The Francistown Industrial Court has ordered the Public Enterprises Evaluation and Privatization Agency (PEEPA) to halt deductions from employees’ salaries.

The employees are challenging the Board’s decision to overturn an earlier decision by then chief executive officer to increase their salaries.

The decision however is a temporary relief pending a final ruling to be made next Friday, December 20, 2019

The five employees, represented by Shathani Somolekae of Collins and Chilisa Consultants, approached the court following PEEPA Board of Directors’ decision to overturn their salary increment, and deduct from their salaries the difference following then CEO Obakeng Moumakwa’s decision to grant them performance based increments back in March, April 2019.

The parastatal argues that Moumakwa acted outside of his powers in granting the increment.  In his answering affidavit PEEPA’s Acting CEO Ishmael Joseph says the parastatal had engaged the services of a private forensic investigator to investigate Moumakwa’s conduct in relation to the salary increments and other matters. Based on the findings of the forensic investigations, Joseph says, Moumakwa was invited for a disciplinary hearing on October 22nd 2019 and subsequently dismissed on the same day by the Minister.

“On the 15th of November 2019, the Respondent (PEEPA) embarked on a consultation exercise with the Applicants (employees) individually to inform them of the results of the findings of the forensic investigations regarding the Former CEO’s conduct in giving increments and redeployments in relation to the Applicants,” the Acting CEO says in his affidavit. Following the consultations and having considered representations made by the employees, Joseph says, PEEPA proceeded to reverse Moumakwa’s decisions, issuing letters to the employees in that regard.

“The former CEO required the approval of the Board in order to bind PEEPA with salary increments. He had no powers to make increments without the approval of the Board nor was the power to make the increments delegated to him.”

PEEPA argues that the employees are aware of the breach by the Former CEO and/or ought to be aware of the breach and as such they cannot seek to enforce the increments against their employer, and rely on the ‘Tarquand Rule’ (Indoor management Rule).

The employees however argued that the decision taken by the Board and implemented by the Acting CEO to reverse the increments is erroneous.

“The increments in question were awarded by the former Chief Executive Officer who was the face of the Respondent and who in terms of the Respondent’s Constitution is responsible for its day to day affairs. The adjustments to and communication of such adjustments to employee remuneration falls in scope of his mandate.”

The employees argue that they reasonably concluded, in the circumstances, that Moumakwa had the requisite authority to award the increments.

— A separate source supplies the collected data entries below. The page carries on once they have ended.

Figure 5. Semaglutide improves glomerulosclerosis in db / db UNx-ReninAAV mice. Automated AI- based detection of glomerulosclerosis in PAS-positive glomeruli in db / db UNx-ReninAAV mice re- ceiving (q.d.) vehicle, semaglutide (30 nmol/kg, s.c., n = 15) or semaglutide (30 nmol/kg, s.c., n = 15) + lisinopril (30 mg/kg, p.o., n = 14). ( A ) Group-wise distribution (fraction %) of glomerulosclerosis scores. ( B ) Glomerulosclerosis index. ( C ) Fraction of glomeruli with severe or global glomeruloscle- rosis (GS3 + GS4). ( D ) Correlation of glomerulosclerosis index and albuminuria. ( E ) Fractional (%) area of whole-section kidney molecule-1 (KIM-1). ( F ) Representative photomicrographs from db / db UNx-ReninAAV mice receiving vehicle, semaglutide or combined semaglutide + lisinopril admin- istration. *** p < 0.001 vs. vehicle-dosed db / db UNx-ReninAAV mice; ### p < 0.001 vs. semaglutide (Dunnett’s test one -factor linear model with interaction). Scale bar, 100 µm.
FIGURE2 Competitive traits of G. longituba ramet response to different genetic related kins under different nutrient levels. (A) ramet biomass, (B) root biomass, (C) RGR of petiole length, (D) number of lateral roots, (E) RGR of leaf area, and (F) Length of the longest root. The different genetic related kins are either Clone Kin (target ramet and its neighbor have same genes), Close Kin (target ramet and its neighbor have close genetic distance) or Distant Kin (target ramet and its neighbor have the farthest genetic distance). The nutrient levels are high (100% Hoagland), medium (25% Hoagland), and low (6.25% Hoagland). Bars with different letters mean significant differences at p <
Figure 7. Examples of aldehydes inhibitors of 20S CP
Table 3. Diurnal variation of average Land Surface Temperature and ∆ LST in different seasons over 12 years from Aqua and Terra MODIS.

“We had no reason to believe that given his position, the former Chief Executive Officer could not properly and lawfully extend the increment that was granted. We do not sit in Board meetings and are not privy to the discussions and resolutions made until they are communicated to us by the Chief Executive Officer.” As a result the employees posit that they cannot and should not be disadvantaged on the basis of the shortcomings by internal management of which they have no knowledge or control over. The employees also made reference to their recent inflationary salary adjustments for emphasis.

“…just as we have received communication through the current Acting Chief Executive Officer of an adjustment to our salaries by letters attached hereto is the exact same manner in which we received communication of the increments awarded to us earlier this year. The irony in the Respondents’ actions is the expectation that we regard the current Acting CEO’s actions as being clothed with authority and to simply disregard that of the former CEO yet the manner in which adjustments to remuneration is communicated is exactly the same.”

The former chief executive officer Moumakwa had also written a letter to the Board in which he sought to justify his actions in relation to the increments.

He said the “performance based” increments did not require approval from the Board. “…The Board is engaged only when there is a change in the salary structure. This refers to instances when a percentage increase is granted to certain categories of employees or across the board.”

The five employees are Mothusi Mokoto, Mooketsi Kgosibodiba, Letshego Moeng, Mpho Seretse, and Segomotso Matswiri. The ruling is set for Friday this week.